• [Written task 1] List every hedge fund or fund manager named in the text about the Volkswagen short squeeze.

#####

But what's not to love about the headline "Hedge funds lose (over-priced) shirt"...? "About 13% of VW's shares were lent out for short-selling, the highest proportion among large German companies," explains the FT. The free float of shares not held by Porsche or Saxony, on the other hand, stands at just 5.8%. Hence the rush to buy stock to cover those shorts. Hence Tuesday's spike to €1005 per share...precisely five times Friday's low...in the "greatest short squeeze in history" as one analyst called it.
For a 5% or merely 2% flat-fee per year, you might at least expect your hedge-fund manager to look askance at VW's odd behavior going into October's record jump. Porsche already held 35% of the stock; Saxony clearly plans to stick with its 20.1% for time immemorial. What's more, Germany's classically European regulations meant Porsche was known to have options...but didn't have to declare their size.
Plainly something odd was happening...something only the foolhardy or idiotic would want to meddle with. So step forward the German investment regulator, Bafin, who now finds the VW trade already jammed tight with fools and idiots.
More than 100 hedge funds are reckoned to have applied their brains to this "no brainer" bet, says the FT - funds including big names like Greenlight Capital, Glenview Capital, Marshall Wace, Tiger Asia, Perry Capital and Highside Capital according to the Wall Street Journal, plus one of the UK's longest-standing hedge funds, Odey Asset Management...as well as the world's most expensive manager, SAC Capital.
SAC doesn't waste time charging not 2-and-20 (as the more standard charge of 2% flat plus 20% of gains is known), but a massive 5-and-50. Or so legend has it. Again, legend might soon be all that remains.
Roughly put, VW's short squeeze may have cost the bears high €30 billon ($38bn). It "will leave no winners" as one loser puts it. And the great deleveraging ain't finished yet out there in Mayfair and Connecticut...out where the "wild cats" howled all through the greatest bubble in credit yet seen.

#####

• [Written task 2] From the records, copy the lines starting with the line that contains "In addition to" up to and including the line that contains "global benchmark for".

Items from a dataset:

#####

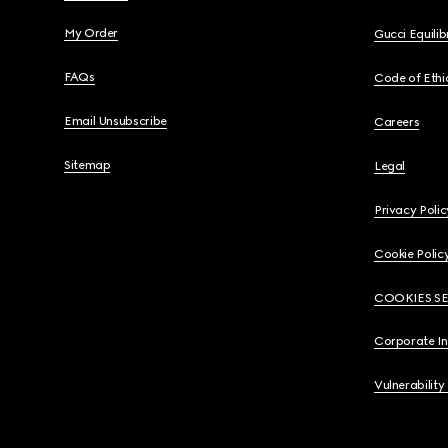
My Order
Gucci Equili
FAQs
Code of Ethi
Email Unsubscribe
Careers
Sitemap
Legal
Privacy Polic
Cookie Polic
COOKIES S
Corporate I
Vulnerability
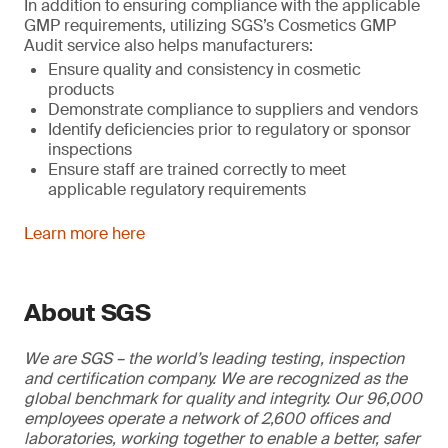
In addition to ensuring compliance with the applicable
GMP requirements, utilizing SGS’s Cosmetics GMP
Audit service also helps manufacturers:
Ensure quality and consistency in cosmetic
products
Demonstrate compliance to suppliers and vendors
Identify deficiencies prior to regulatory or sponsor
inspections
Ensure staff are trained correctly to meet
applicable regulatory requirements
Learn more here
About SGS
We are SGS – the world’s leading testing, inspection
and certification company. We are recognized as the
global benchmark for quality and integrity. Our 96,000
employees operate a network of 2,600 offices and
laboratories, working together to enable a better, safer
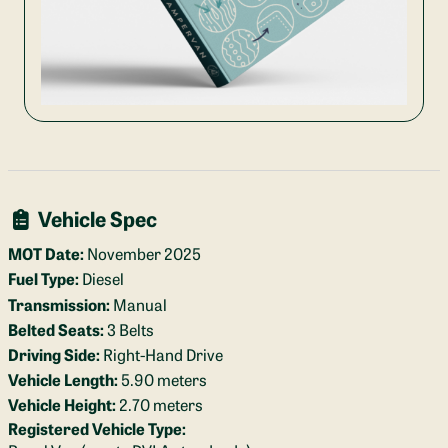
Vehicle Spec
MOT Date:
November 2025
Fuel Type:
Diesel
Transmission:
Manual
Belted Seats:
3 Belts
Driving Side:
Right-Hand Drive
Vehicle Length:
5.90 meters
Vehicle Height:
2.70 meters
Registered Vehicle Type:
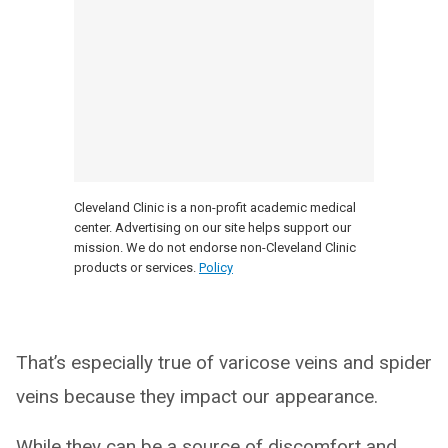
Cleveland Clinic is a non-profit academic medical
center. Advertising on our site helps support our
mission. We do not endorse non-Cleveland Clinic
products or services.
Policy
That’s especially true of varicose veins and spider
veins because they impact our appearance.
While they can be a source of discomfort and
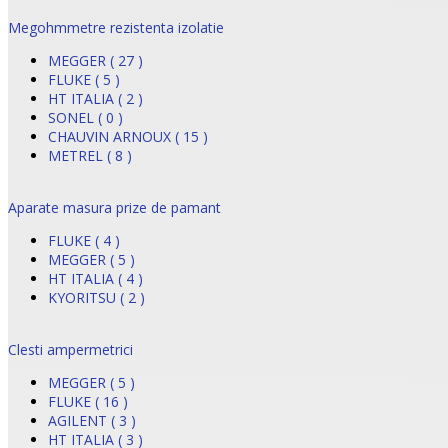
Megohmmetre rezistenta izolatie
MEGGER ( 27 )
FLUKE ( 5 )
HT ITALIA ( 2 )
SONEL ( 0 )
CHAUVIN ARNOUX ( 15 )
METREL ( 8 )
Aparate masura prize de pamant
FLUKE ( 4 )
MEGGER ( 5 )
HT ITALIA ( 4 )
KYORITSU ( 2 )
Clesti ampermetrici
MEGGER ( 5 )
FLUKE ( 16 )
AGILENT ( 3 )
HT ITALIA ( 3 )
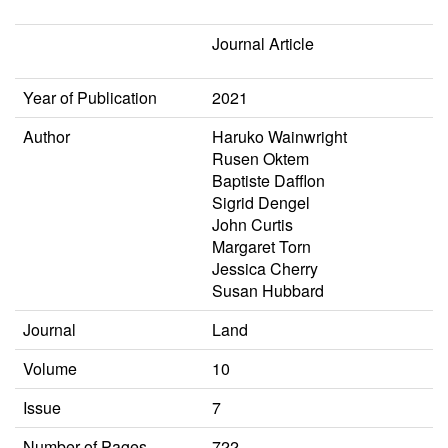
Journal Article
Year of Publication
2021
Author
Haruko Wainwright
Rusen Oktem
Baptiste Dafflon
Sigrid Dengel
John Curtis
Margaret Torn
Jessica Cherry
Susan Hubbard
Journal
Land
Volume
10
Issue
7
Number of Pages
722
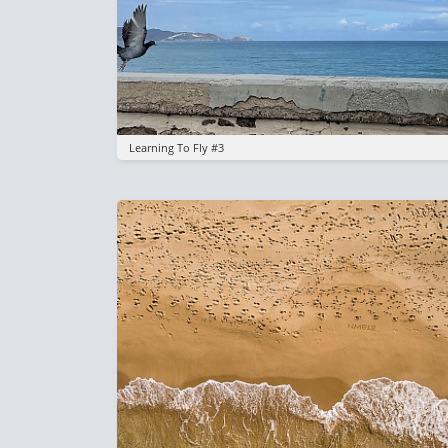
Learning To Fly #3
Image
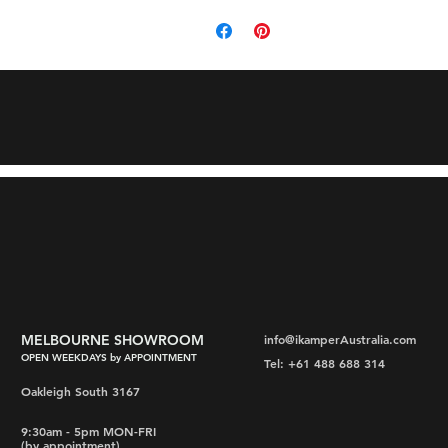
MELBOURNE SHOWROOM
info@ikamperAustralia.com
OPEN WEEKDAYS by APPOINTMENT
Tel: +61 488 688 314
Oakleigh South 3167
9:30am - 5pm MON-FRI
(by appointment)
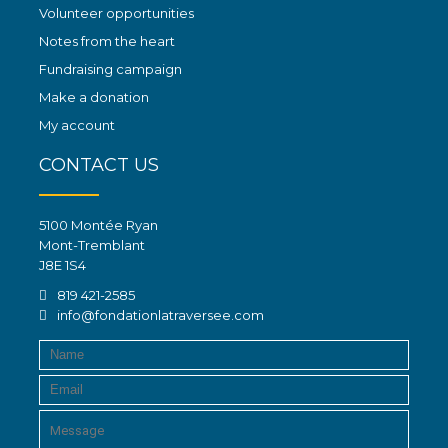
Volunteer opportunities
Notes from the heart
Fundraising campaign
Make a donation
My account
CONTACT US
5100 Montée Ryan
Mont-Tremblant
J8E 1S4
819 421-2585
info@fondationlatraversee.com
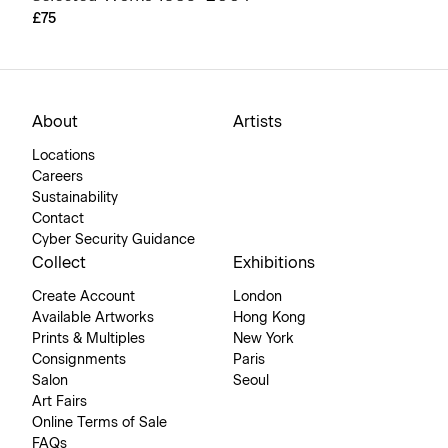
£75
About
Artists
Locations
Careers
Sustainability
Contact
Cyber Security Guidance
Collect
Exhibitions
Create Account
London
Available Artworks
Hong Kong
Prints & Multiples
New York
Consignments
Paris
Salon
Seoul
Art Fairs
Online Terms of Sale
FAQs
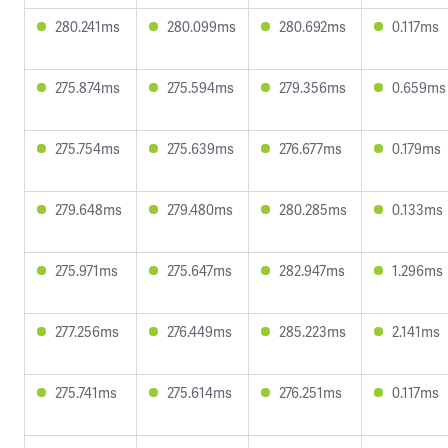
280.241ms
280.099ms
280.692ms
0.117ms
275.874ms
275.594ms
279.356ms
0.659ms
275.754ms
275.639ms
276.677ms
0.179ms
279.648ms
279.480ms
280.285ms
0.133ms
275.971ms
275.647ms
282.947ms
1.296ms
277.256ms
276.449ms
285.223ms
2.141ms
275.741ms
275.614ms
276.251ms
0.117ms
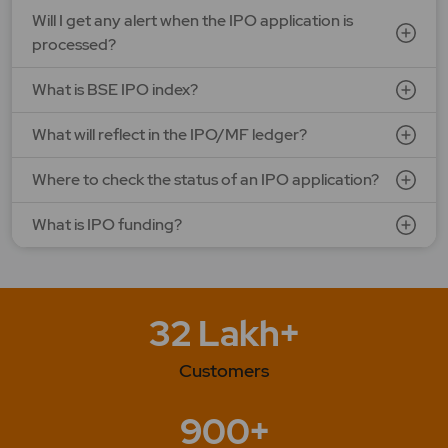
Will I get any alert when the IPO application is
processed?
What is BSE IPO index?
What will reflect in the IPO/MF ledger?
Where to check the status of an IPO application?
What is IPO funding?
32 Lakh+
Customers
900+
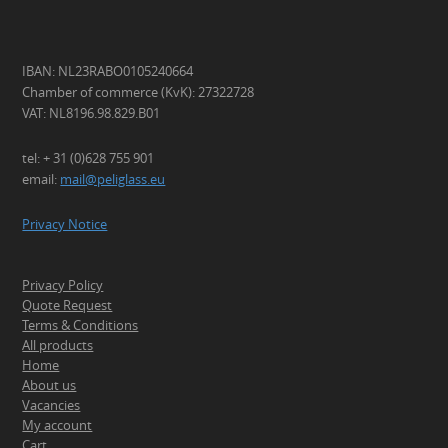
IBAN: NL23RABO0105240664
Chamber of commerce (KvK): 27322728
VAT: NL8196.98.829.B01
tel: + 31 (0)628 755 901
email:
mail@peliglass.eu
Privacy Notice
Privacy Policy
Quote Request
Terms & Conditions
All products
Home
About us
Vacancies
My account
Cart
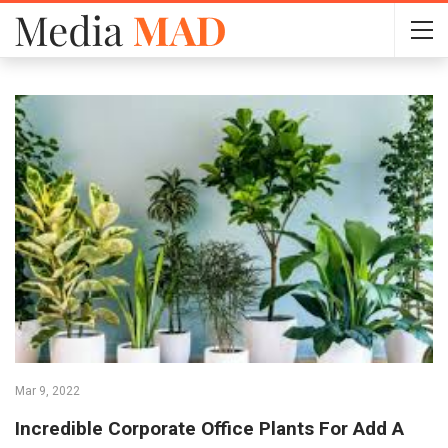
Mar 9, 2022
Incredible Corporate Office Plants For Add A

#####

• [Task solution 1]
Greenlight Capital
Glenview Capital
Marshall Wace
Tiger Asia
Perry Capital
Highside Capital
Odey Asset Management
SAC Capital

• [Task solution 2]
In addition to ensuring compliance with the applicable
GMP requirements, utilizing SGS’s Cosmetics GMP
Audit service also helps manufacturers:
Ensure quality and consistency in cosmetic
products
Demonstrate compliance to suppliers and vendors
Identify deficiencies prior to regulatory or sponsor
inspections
Ensure staff are trained correctly to meet
applicable regulatory requirements
Learn more here
About SGS
We are SGS – the world’s leading testing, inspection
and certification company. We are recognized as the
global benchmark for quality and integrity. Our 96,000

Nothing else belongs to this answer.